Rackspace hands OpenStack over to independent foundation
Rackspace has announced that it is handing over the management and assets of the OpenStack project to the OpenStack Foundation. Members of the project had worked to set up the foundation since Rackspace's original announcement of it in October 2011 and, according to Rackspace, the course had been set since the very founding of the project.
Earlier in the year, NASA (the other founding member of the project) bowed out of active development of the software, expressing satisfaction that the community behind OpenStack had grown to such a degree that the development of the infrastructure-as-a-service (IaaS) platform was in safe hands. Two months later, OpenStack celebrated both its second birthday and the fact that the project had attracted contributions from 180 companies, rivalling the Linux kernel in that respect.
The governance change had been expected to occur within 60 days of its first board meeting in August, which means the transfer to the OpenStack Foundation is well within the scheduled window.

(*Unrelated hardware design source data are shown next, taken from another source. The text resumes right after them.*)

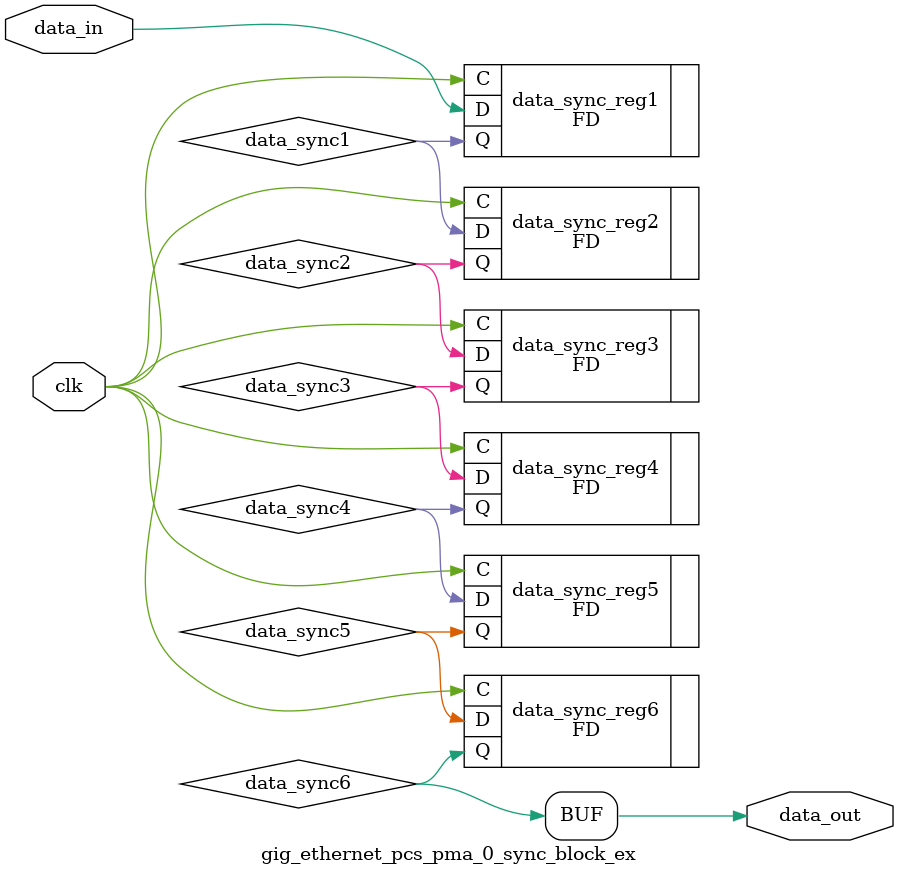
<source format=v>

`timescale 1ps / 1ps

module gig_ethernet_pcs_pma_0_sync_block_ex #(
  parameter INITIALISE = 2'b00
)
(
  input        clk,              // clock to be sync'ed to
  input        data_in,          // Data to be 'synced'
  output       data_out          // synced data
);

  // Internal Signals
  wire data_sync1;
  wire data_sync2;
  wire data_sync3;
  wire data_sync4;
  wire data_sync5;
  wire data_sync6;


  (* shreg_extract = "no", ASYNC_REG = "TRUE" *)
  FD #(
    .INIT (INITIALISE[0])
  ) data_sync_reg1 (
    .C  (clk),
    .D  (data_in),
    .Q  (data_sync1)
  );


  (* shreg_extract = "no", ASYNC_REG = "TRUE" *)
  FD #(
   .INIT (INITIALISE[1])
  ) data_sync_reg2 (
  .C  (clk),
  .D  (data_sync1),
  .Q  (data_sync2)
  );


  (* shreg_extract = "no", ASYNC_REG = "TRUE" *)
  FD #(
   .INIT (INITIALISE[1])
  ) data_sync_reg3 (
  .C  (clk),
  .D  (data_sync2),
  .Q  (data_sync3)
  );

  (* shreg_extract = "no", ASYNC_REG = "TRUE" *)
  FD #(
   .INIT (INITIALISE[1])
  ) data_sync_reg4 (
  .C  (clk),
  .D  (data_sync3),
  .Q  (data_sync4)
  );

  (* shreg_extract = "no", ASYNC_REG = "TRUE" *)
  FD #(
   .INIT (INITIALISE[1])
  ) data_sync_reg5 (
  .C  (clk),
  .D  (data_sync4),
  .Q  (data_sync5)
  );

  (* shreg_extract = "no", ASYNC_REG = "TRUE" *)
  FD #(
   .INIT (INITIALISE[1])
  ) data_sync_reg6 (
  .C  (clk),
  .D  (data_sync5),
  .Q  (data_sync6)
  );
  assign data_out = data_sync6;


endmodule



</source>
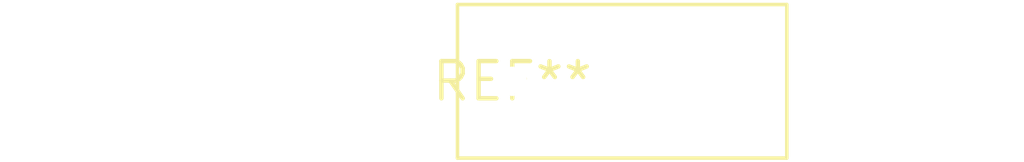
<source format=kicad_pcb>
(kicad_pcb (version 20240108) (generator pcbnew)

  (general
    (thickness 1.6)
  )

  (paper "A4")
  (layers
    (0 "F.Cu" signal)
    (31 "B.Cu" signal)
    (32 "B.Adhes" user "B.Adhesive")
    (33 "F.Adhes" user "F.Adhesive")
    (34 "B.Paste" user)
    (35 "F.Paste" user)
    (36 "B.SilkS" user "B.Silkscreen")
    (37 "F.SilkS" user "F.Silkscreen")
    (38 "B.Mask" user)
    (39 "F.Mask" user)
    (40 "Dwgs.User" user "User.Drawings")
    (41 "Cmts.User" user "User.Comments")
    (42 "Eco1.User" user "User.Eco1")
    (43 "Eco2.User" user "User.Eco2")
    (44 "Edge.Cuts" user)
    (45 "Margin" user)
    (46 "B.CrtYd" user "B.Courtyard")
    (47 "F.CrtYd" user "F.Courtyard")
    (48 "B.Fab" user)
    (49 "F.Fab" user)
    (50 "User.1" user)
    (51 "User.2" user)
    (52 "User.3" user)
    (53 "User.4" user)
    (54 "User.5" user)
    (55 "User.6" user)
    (56 "User.7" user)
    (57 "User.8" user)
    (58 "User.9" user)
  )

  (setup
    (pad_to_mask_clearance 0)
    (pcbplotparams
      (layerselection 0x00010fc_ffffffff)
      (plot_on_all_layers_selection 0x0000000_00000000)
      (disableapertmacros false)
      (usegerberextensions false)
      (usegerberattributes false)
      (usegerberadvancedattributes false)
      (creategerberjobfile false)
      (dashed_line_dash_ratio 12.000000)
      (dashed_line_gap_ratio 3.000000)
      (svgprecision 4)
      (plotframeref false)
      (viasonmask false)
      (mode 1)
      (useauxorigin false)
      (hpglpennumber 1)
      (hpglpenspeed 20)
      (hpglpendiameter 15.000000)
      (dxfpolygonmode false)
      (dxfimperialunits false)
      (dxfusepcbnewfont false)
      (psnegative false)
      (psa4output false)
      (plotreference false)
      (plotvalue false)
      (plotinvisibletext false)
      (sketchpadsonfab false)
      (subtractmaskfromsilk false)
      (outputformat 1)
      (mirror false)
      (drillshape 1)
      (scaleselection 1)
      (outputdirectory "")
    )
  )

  (net 0 "")

  (footprint "C_Disc_D11.0mm_W5.0mm_P7.50mm" (layer "F.Cu") (at 0 0))

)

</source>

As an independent, non-profit organisation, the foundation will oversee the development of the project and provide funding for developer gatherings and project infrastructure, not unlike the Linux Foundation does for the Linux kernel. In the words of its Executive Director Jonathan Bryce: "The foundation provides an independent home that will be the long term way that OpenStack will continue to be developed and supported."
As an infrastructure-as-a-service (IaaS) platform, OpenStack makes both server and network infrastructure available virtualised "in the cloud". The latest version of the project is code-named Essex and was released in April. The source code for the project is licensed under the Apache license.